The purpose of the present study was to examine the effects of GABA-producing cell transplants on audiogenic seizures (AGS). The M213-2O cell line was derived from fetal rat striatum and has GABAergic properties. This cell line was further modified to express human GAD(67) and produce elevated levels of GABA. The present study compares the effects of parent M213-2O cell transplants with those of GAD(67)-modified M213-2O cells in AGS-prone Long-Evans rats. Two weeks following implantation of engineered cells, latency to AGS-typical wild running was increased compared to nonimplanted subjects. Survival of the transplanted cells was confirmed by immunochemical labeling of GAD(67) and Epstein-Barr virus nuclear antigen. These findings support the use of GABA-producing cell lines to modify seizure activity.
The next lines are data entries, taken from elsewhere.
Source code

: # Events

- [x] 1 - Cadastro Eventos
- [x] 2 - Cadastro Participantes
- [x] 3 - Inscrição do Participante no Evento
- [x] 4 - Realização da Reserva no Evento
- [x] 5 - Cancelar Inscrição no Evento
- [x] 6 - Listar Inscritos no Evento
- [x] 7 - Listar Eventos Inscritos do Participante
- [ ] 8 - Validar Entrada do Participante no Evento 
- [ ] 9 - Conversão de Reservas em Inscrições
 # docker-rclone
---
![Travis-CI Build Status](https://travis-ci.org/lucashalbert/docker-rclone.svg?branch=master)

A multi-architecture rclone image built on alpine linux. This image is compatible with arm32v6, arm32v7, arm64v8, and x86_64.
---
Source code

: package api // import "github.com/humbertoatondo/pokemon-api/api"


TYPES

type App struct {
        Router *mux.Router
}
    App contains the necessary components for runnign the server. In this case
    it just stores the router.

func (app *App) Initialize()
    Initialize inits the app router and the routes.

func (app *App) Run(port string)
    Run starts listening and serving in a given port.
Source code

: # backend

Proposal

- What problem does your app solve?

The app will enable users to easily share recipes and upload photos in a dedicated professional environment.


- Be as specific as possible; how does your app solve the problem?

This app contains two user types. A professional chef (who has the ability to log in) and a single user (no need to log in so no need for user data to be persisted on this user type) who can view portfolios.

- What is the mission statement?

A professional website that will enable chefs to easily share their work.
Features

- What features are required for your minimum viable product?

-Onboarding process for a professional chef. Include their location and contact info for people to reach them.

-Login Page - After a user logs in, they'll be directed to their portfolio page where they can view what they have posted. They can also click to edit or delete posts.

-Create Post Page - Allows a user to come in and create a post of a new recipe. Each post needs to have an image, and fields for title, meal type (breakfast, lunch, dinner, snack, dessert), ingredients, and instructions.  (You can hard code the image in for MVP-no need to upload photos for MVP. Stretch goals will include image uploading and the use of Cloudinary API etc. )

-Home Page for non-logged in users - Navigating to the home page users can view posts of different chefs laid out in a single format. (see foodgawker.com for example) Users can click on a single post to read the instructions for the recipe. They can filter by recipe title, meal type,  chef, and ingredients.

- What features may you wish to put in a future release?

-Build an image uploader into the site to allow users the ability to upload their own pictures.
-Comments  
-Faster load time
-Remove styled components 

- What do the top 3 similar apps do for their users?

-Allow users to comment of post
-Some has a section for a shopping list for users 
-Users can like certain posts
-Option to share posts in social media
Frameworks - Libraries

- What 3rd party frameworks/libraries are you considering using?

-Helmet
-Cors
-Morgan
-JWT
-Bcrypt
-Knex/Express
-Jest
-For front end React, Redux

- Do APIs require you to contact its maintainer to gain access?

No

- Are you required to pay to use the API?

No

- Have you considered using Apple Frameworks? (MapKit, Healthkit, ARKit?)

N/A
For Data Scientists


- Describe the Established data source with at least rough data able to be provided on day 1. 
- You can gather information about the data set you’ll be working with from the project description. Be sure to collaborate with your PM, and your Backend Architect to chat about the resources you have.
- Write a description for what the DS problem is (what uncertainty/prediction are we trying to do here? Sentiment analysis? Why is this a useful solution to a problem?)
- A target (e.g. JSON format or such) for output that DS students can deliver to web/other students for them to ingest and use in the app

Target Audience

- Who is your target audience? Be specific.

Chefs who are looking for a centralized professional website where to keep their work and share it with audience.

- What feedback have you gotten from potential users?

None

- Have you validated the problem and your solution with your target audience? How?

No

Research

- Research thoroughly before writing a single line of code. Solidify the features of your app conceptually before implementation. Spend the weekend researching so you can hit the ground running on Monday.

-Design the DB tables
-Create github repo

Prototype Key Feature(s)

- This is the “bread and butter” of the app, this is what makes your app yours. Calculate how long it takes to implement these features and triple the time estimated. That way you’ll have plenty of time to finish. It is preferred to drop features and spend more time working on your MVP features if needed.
本研究的目的是检验产生γ-氨基丁酸(GABA)的细胞移植对听源性癫痫(AGS)的影响。M213-2O细胞系源自胎鼠纹状体,具有γ-氨基丁酸能特性。该细胞系经过进一步改造,以表达人谷氨酸脱羧酶(GAD)(67)并产生更高水平的GABA。本研究比较了亲代M213-2O细胞移植与经GAD(67)改造的M213-2O细胞移植对易患AGS的Long-Evans大鼠的影响。在植入工程细胞两周后,与未植入细胞的大鼠相比,AGS典型的狂奔潜伏期延长。通过对GAD(67)和EB病毒核抗原进行免疫化学标记,证实了移植细胞的存活。这些发现支持使用产生GABA的细胞系来改变癫痫活动。